START SUPPLIED INFORMATION
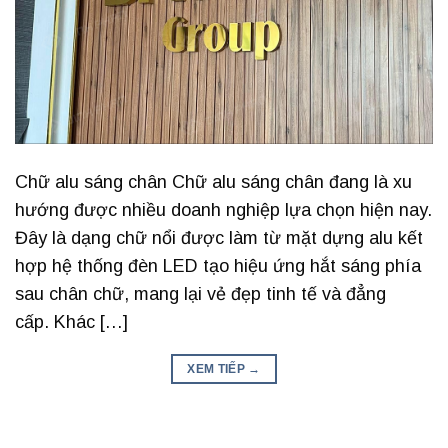
Chữ alu sáng chân Chữ alu sáng chân đang là xu
hướng được nhiều doanh nghiệp lựa chọn hiện nay.
Đây là dạng chữ nổi được làm từ mặt dựng alu kết
hợp hệ thống đèn LED tạo hiệu ứng hắt sáng phía
sau chân chữ, mang lại vẻ đẹp tinh tế và đẳng
cấp. Khác […]
XEM TIẾP
→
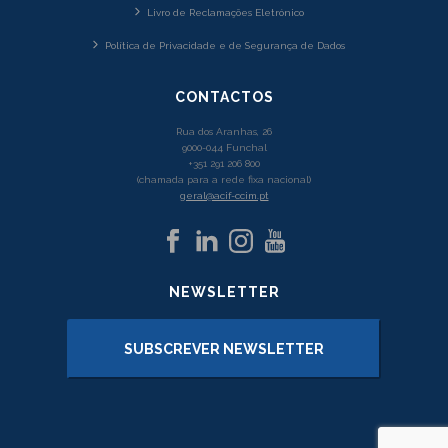
Livro de Reclamações Eletrónico
Política de Privacidade e de Segurança de Dados
CONTACTOS
Rua dos Aranhas, 26
9000-044 Funchal
+351 291 206 800
(chamada para a rede fixa nacional)
geral@acif-ccim.pt
NEWSLETTER
SUBSCREVER NEWSLETTER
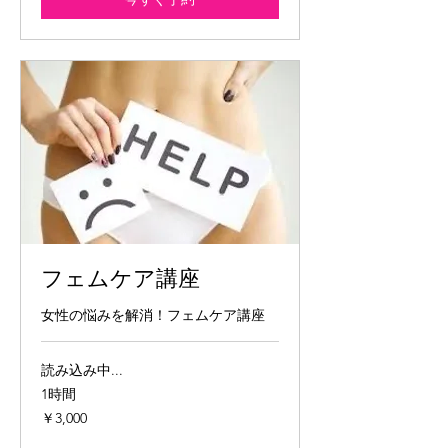
フェムケア講座
女性の悩みを解消！フェムケア講座
読み込み中...
1時間
3,000
￥3,000
円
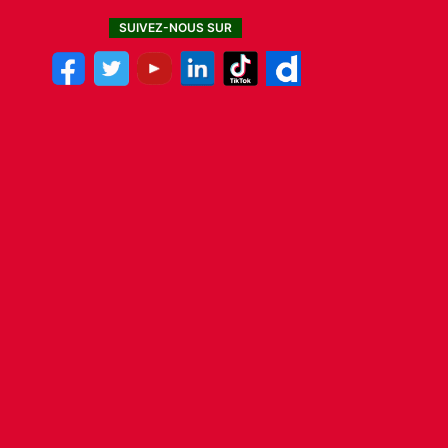
SUIVEZ-NOUS SUR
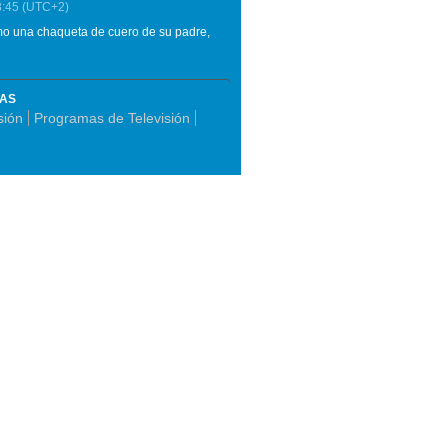
3:45
(UTC+2)
omo una chaqueta de cuero de su padre,
MAS
sión
Programas de Televisión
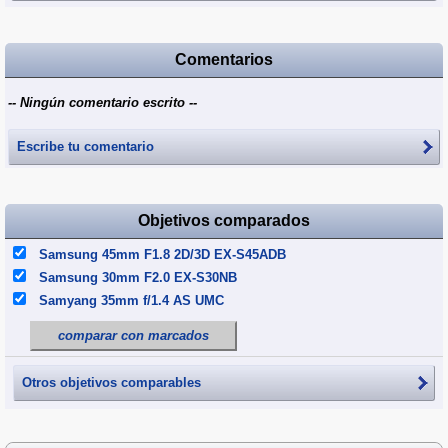
Comentarios
-- Ningún comentario escrito --
Escribe tu comentario
Objetivos comparados
Samsung 45mm F1.8 2D/3D EX-S45ADB
Samsung 30mm F2.0 EX-S30NB
Samyang 35mm f/1.4 AS UMC
comparar con marcados
Otros objetivos comparables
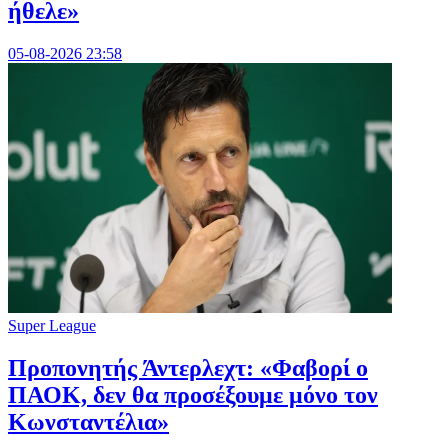
ήθελε»
05-08-2026 23:58
Super League
Προπονητής Άντερλεχτ: «Φαβορί ο
ΠΑΟΚ, δεν θα προσέξουμε μόνο τον
Κωνσταντέλια»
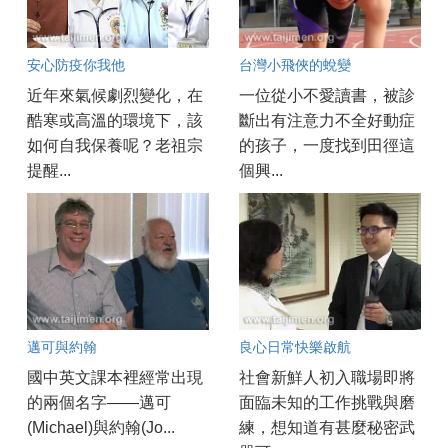
安心防疫你我他
台灣小飛俠的蛻變
近年來氣候劇烈變化，在
一位從小不愛讀書，被診
酷寒或高溫的環境下，該
斷出有注意力不全好動症
如何自我保養呢？老祖宗
的孩子，一度找到田徑這
提醒...
個興...
邁可與約翰
良心日常快樂啟航
國中英文課本裡經常出現
社會新鮮人初入職場即將
的兩個名字——邁可
面臨未知的工作挑戰與磨
(Michael)與約翰(Jo...
練，想知道有甚麼秘密武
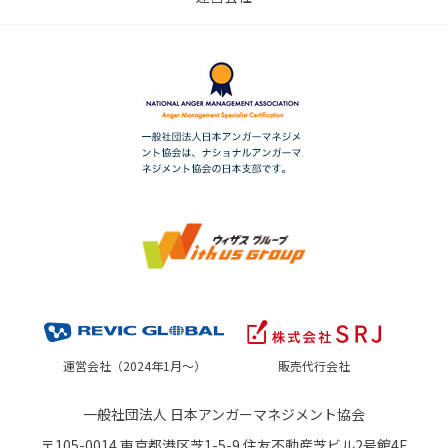
運営会社（2024年1月～）
販売代行会社
一般社団法人 日本アンガーマネジメント協会
〒105-0014 東京都港区芝1-5-9 住友不動産芝ビル2号館4F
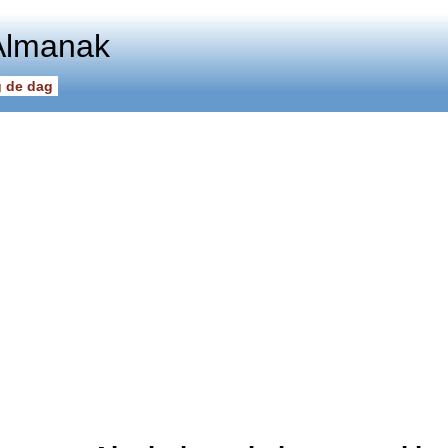
Almanak
 de dag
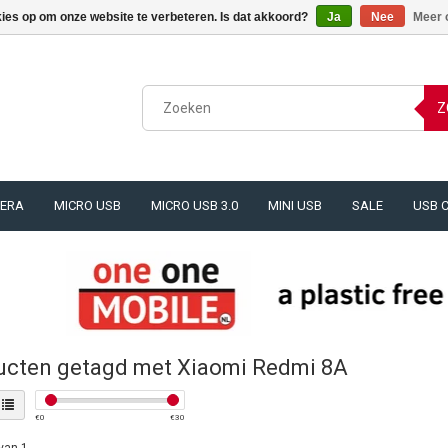
kies op om onze website te verbeteren. Is dat akkoord?
Ja
Nee
Meer 
Z
ERA
MICRO USB
MICRO USB 3.0
MINI USB
SALE
USB 
ucten getagd met Xiaomi Redmi 8A
€
0
€
30
van 1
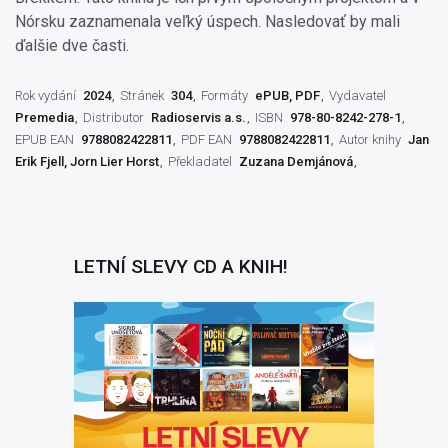
Nórsku zaznamenala veľký úspech. Nasledovať by mali
ďalšie dve časti.
Rok vydání
2024
Stránek
304
Formáty
ePUB, PDF
Vydavatel
Premedia
Distributor
Radioservis a.s.
ISBN
978-80-8242-278-1
EPUB EAN
9788082422811
PDF EAN
9788082422811
Autor knihy
Jan
Erik Fjell, Jorn Lier Horst
Překladatel
Zuzana Demjánová
LETNÍ SLEVY CD A KNIH!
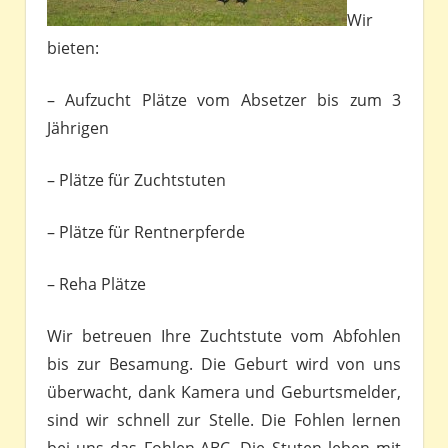
Wir
bieten:
– Aufzucht Plätze vom Absetzer bis zum 3
Jährigen
– Plätze für Zuchtstuten
– Plätze für Rentnerpferde
– Reha Plätze
Wir betreuen Ihre Zuchtstute vom Abfohlen
bis zur Besamung. Die Geburt wird von uns
überwacht, dank Kamera und Geburtsmelder,
sind wir schnell zur Stelle. Die Fohlen lernen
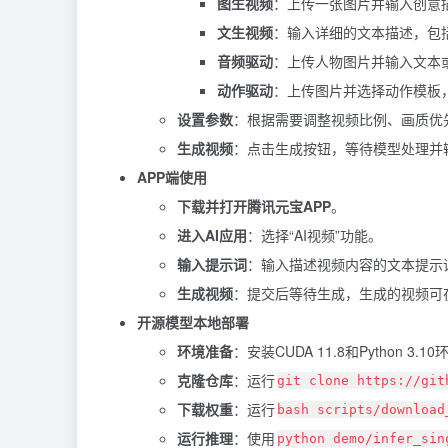
图生视频
：上传一张图片并输入创意描
文生视频
：输入详细的文本描述，包
音频驱动
：上传人物图片并输入文本
动作驱动
：上传图片并选择动作模板
设置参数
：根据需要调整视频比例、画质优
生成视频
：点击生成按钮，等待模型处理并
APP端使用
下载并打开腾讯元宝APP
。
进入AI应用
：选择“AI视频”功能。
输入提示词
：输入描述视频内容的文本提示
生成视频
：提交后等待生成，生成的视频可在
开源模型本地部署
环境准备
：安装CUDA 11.8和Python 3.1
克隆仓库
：运行
git clone https://git
下载权重
：运行
bash scripts/download
运行推理
：使用
python demo/infer_sin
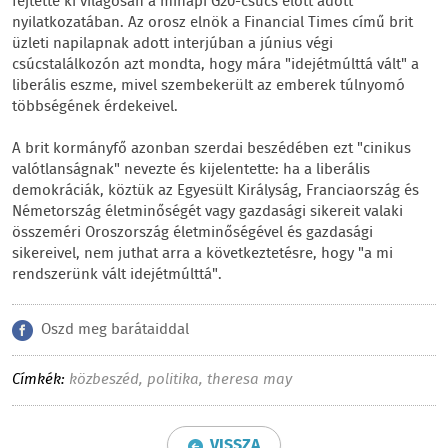
fejtette ki világosan a minapi G20-csúcs előtt adott
nyilatkozatában. Az orosz elnök a Financial Times című brit
üzleti napilapnak adott interjúban a június végi
csúcstalálkozón azt mondta, hogy mára "idejétmúlttá vált" a
liberális eszme, mivel szembekerült az emberek túlnyomó
többségének érdekeivel.
A brit kormányfő azonban szerdai beszédében ezt "cinikus
valótlanságnak" nevezte és kijelentette: ha a liberális
demokráciák, köztük az Egyesült Királyság, Franciaország és
Németország életminőségét vagy gazdasági sikereit valaki
összeméri Oroszország életminőségével és gazdasági
sikereivel, nem juthat arra a következtetésre, hogy "a mi
rendszerünk vált idejétmúlttá".
Oszd meg barátaiddal
Címkék:
közbeszéd
,
politika
,
theresa may
VISSZA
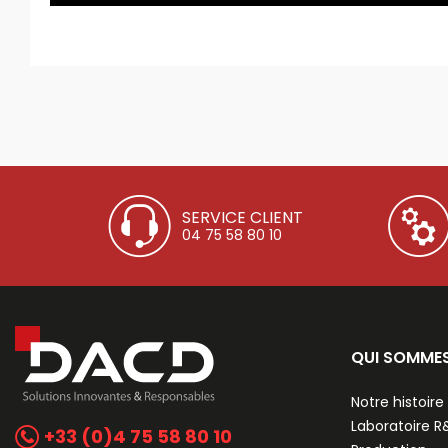
SERVICE CLIENT
04 75 58 80 10
QUI SOMME
Notre histoire
Laboratoire 
+33 (0)4 75 58 80 10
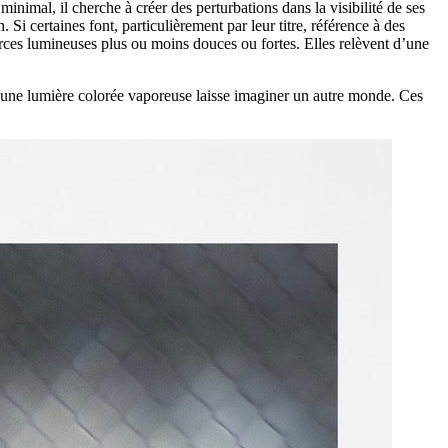
t minimal, il cherche à créer des perturbations dans la visibilité de ses
Si certaines font, particulièrement par leur titre, référence à des
sources lumineuses plus ou moins douces ou fortes. Elles relèvent d’une
oin, une lumière colorée vaporeuse laisse imaginer un autre monde. Ces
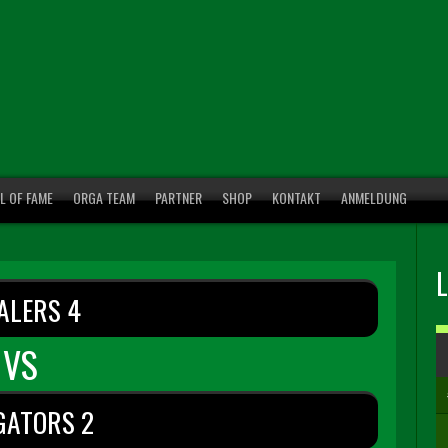
L OF FAME
ORGA TEAM
PARTNER
SHOP
KONTAKT
ANMELDUNG
ALERS 4
VS
GATORS 2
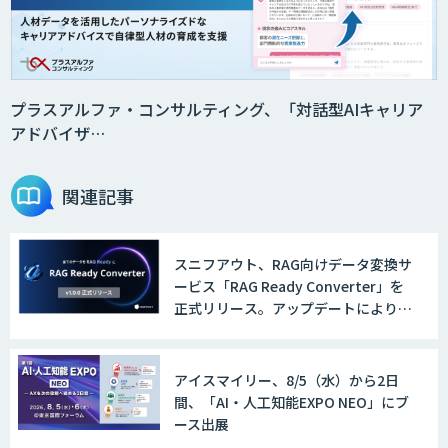
音声・画像・動画データセット販売・収
集
プラスアルファ・コンサルティング、「対話型AIキャリア
アドバイザ…
DynaEye 11
関連記事
スニフアウト、RAG向けデータ変換サ
AI・データ活用コンサルティング・受託
ービス「RAG Ready Converter」を
開発支援
正式リリース。アップデートにより変
換精度の向上やセキュリティ強化を実
現
7セグ画面OCR
アイスマイリー、8/5（水）から2日
間、「AI・人工知能EXPO NEO」にブ
ース出展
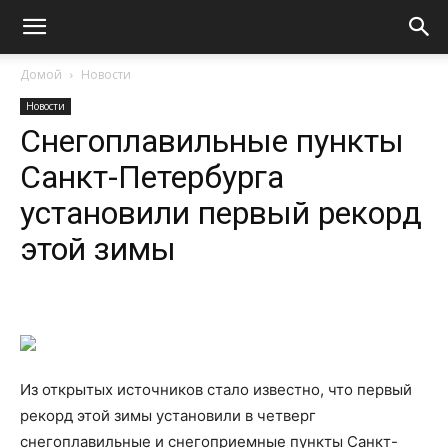
Домой
Новости
Новости
Снегоплавильные пункты
Санкт-Петербурга
установили первый рекорд
этой зимы
Из открытых источников стало известно, что первый
рекорд этой зимы установили в четверг
снегоплавильные и снегоприемные пункты Санкт-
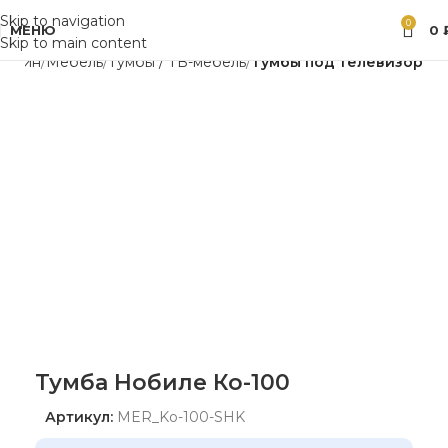
Skip to navigation
0
МЕНЮ
0
Skip to main content
газин
Мебель
Тумбы / ТВ-мебель
Тумбы под телевизор
Тумба Нобиле Ко-100
Артикул:
MER_Ko-100-SHK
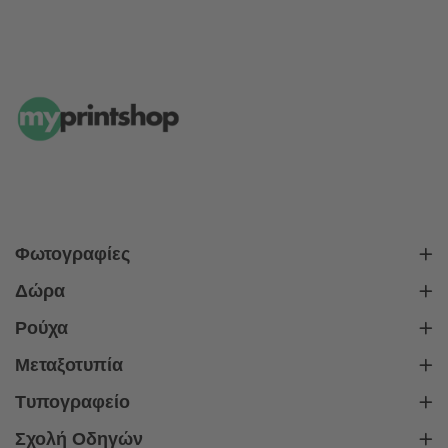
Φωτογραφίες
Δώρα
Ρούχα
Μεταξοτυπία
Tυπογραφείο
Σχολή Οδηγών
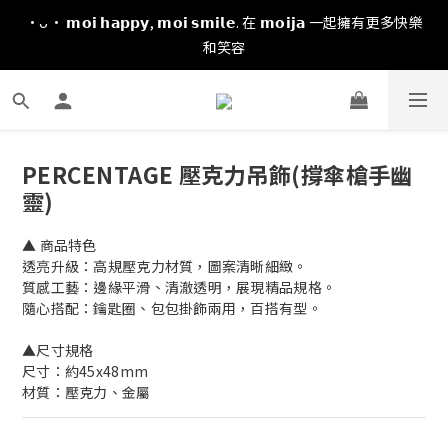
·ᴗ· 𝗺𝗼𝗶 𝗵𝗮𝗽𝗽𝘆, 𝗺𝗼𝗶 𝘀𝗺𝗶𝗹𝗲. 在 𝗺𝗼𝗶𝗷𝗮 一起擁有更多快樂
和笑容
PERCENTAGE 壓克力吊飾(撐傘槍手幽
靈)
▲ 商品特色
透亮升級：高規壓克力材質，圖案清晰細緻。
質感工藝：邊緣平滑、清澈透明，展現精品規格。
隨心搭配：鑰匙圈、包包掛飾兩用，百搭有型。
▲尺寸規格
尺寸：約45x48mm
材質：壓克力、金屬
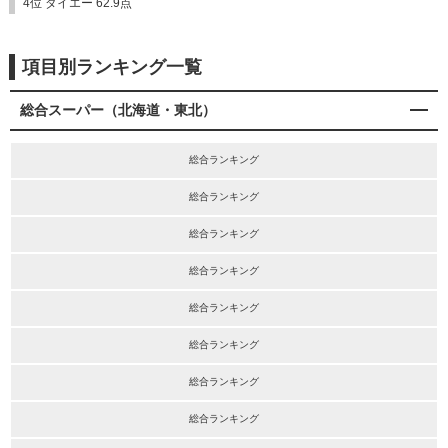
4位 ダイエー 62.9点
項目別ランキング一覧
総合スーパー（北海道・東北）
総合ランキング
総合ランキング
総合ランキング
総合ランキング
総合ランキング
総合ランキング
総合ランキング
総合ランキング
END SUPPLIED INFORMATION
**WHAT YOU NEED TO DO**
Among the lines above, find those carrying the word "NEWSLETTER" and copy them out.

**OUTPUT OF THE EXERCISE**
NEWSLETTER
SUBSCREVER NEWSLETTER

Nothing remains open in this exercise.